China in Movies
作者 :  本刊编辑部

  Author: International Chinese Research and Development Center of FLTRP
  Price: ¥240
  Publication Date: September, 2011
  Publisher: Foreign Language Teaching and Research Press
  China in Movies is a large-scale multi-media series that combines appreciation of Chinese movies with the teaching of Chinese culture. It is the result of collaborative efforts made by China’s largest movie producer, China Film Co., LTD., and China’s largest foreign languages press, Foreign Language Teaching and Research Press (FLTRP).

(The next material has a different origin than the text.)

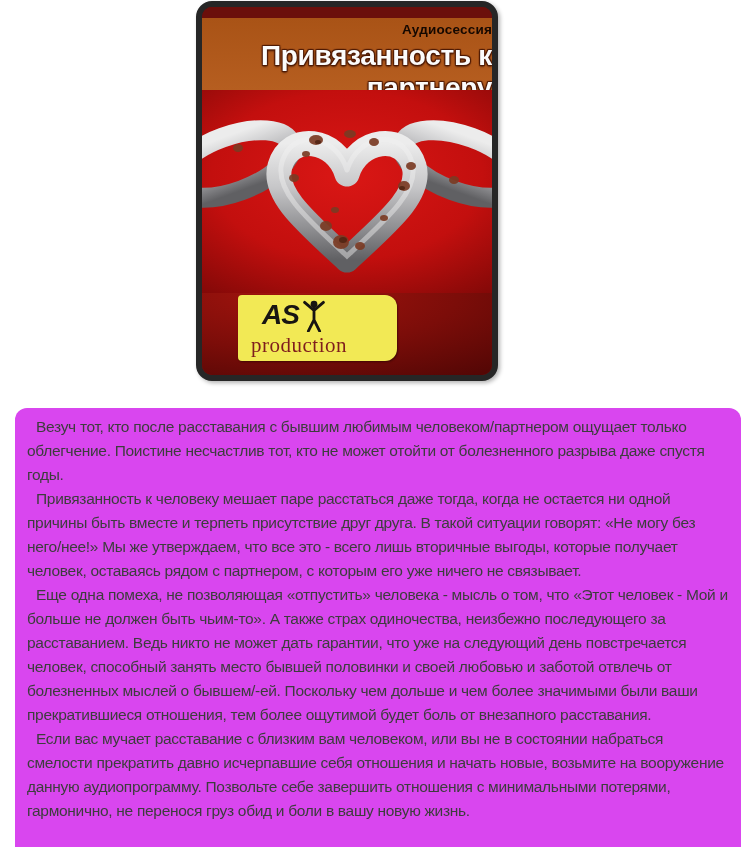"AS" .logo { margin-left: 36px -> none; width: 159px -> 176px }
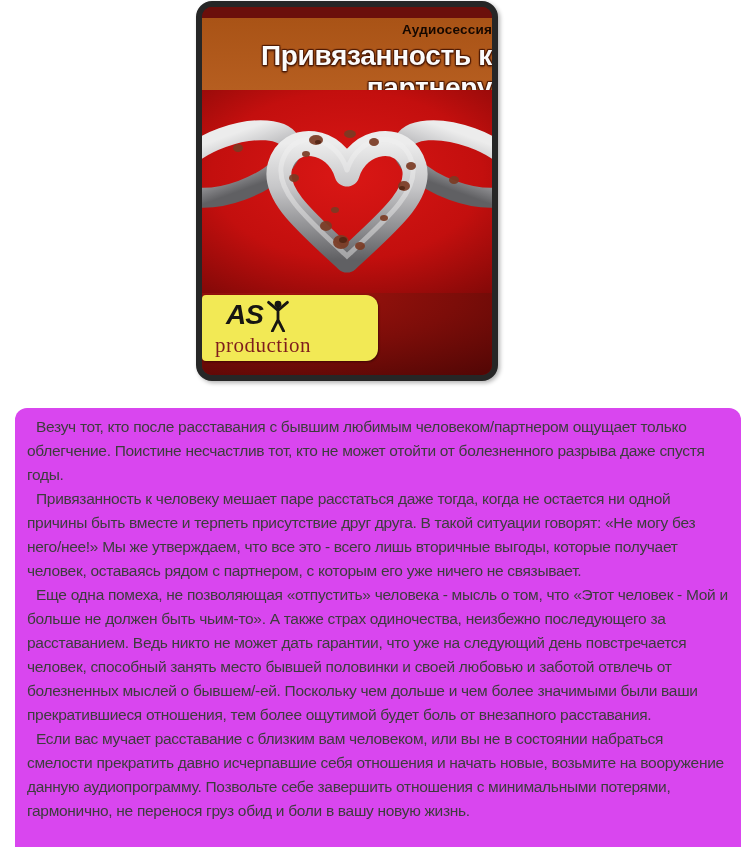"Везуч тот, кто после расставания" .article { background: #d946ef -> #fdba74 }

  The richness and diversity of Chinese culture has endowed Chinese movies with special value, and the movie industry in China has seen rapid market growth in recent years. At the same time, the worldwide “Chinese Craze” continues to intensify and Chinese culture in particular has been in the limelight. All this provides us with the opportunity and impetus to undertake this project, which implements the mission: to introduce Chinese culture and movies to the world, and to promote better understanding of China.
  In organizing and compiling the “China in Movies” series, the International Chinese Research and Development Center of FLTRP has enlisted the help of professional movie critics from China Film Co., LTD., and experts in teaching Chinese as a foreign language at home and abroad. Extensive experience in foreign languages publishing, international cooperation and the use of new media are all drawn upon from the publisher for this project, in order to help people grasp more fully the essence of Chinese culture as they enjoy Chinese movies.
  Eight theme-based modules of “China in Movies” will be launched initially: Chinese History, China Today, Images of China, Chinese Cartoons, Chinese Kung Fu, Chinese Operas, Outstanding Figures of China, Relationships in China, Chinese Music, and each module includes representative movies that revolve around the given theme. In the future, the authors plan to update the series as new movies are released, by introducing new thematic modules, or by expanding existing modules.
  To optimize the learning of culture, China in Movies has been designed with the following features:
  Bilingual: All movie lines and teaching materials are translated to make the relatively difficulty movie language more manageable and friendlier to a learning environment. This enables learners to focus on comprehension of Chinese culture and comparisons with their own cultures. It also facilitates self-study.   Thematic highlights: The selection of “culture points” is highly focused on each module’s theme. The aim is to lead the student from depth to breadth, from the specific to the general towards a more comprehensive understanding of Chinese culture.
  Comparing cultures: Flexible teaching methods are used to inspire learners to compare and contrast Chinese culture with their own cultures, given that people are more likely to be open-minded towards a different culture and different ways of thinking when they have points of comparison.
  Abundant resources: each thematic module is a learning package containing
  a. Four representative movies: complete version, in high quality DVDs
  b. One movie appreciation guide: bilingual, colorful print, includes background information, critiques of certain episodes, introduction and discussion of “culture points”, “knowledge link” and interactive exercises. Also suitable for self learners.
  c. One multi-media interactive teaching DVD: includes classic episodes with bilingual scripts; may serves as teaching guides, role play guides, etc.
  d. One set of theme cards: each module contains a set of 8 cards with exquisite pictures and classic catchphrases; may be used as postcards or bookmarks. For example, the theme cards in the Chinese History module feature classic Chinese relics, paintings and calligraphy, and classic Confucian sayings. They are provided to showcase culture in Chinese history.
  China in Movies can be used as multi-media “culture readers” by the general public interested in Chinese culture and movies or as textbooks by teachers of Chinese language and culture at the intermediary level and above, in or outside the classroom. In the classroom, teachers can use it to organize movie appreciation or discussion sessions, or to supplement language study and diversify language input.
  As the world’s peoples come closer and closer to each other, movies have proven to be an effective channel for cultural exchange. We hope that “China in Movies” provides a wonderful way to experience Chinese culture and movies, thereby accomplishing its purpose: See movies, Touch China!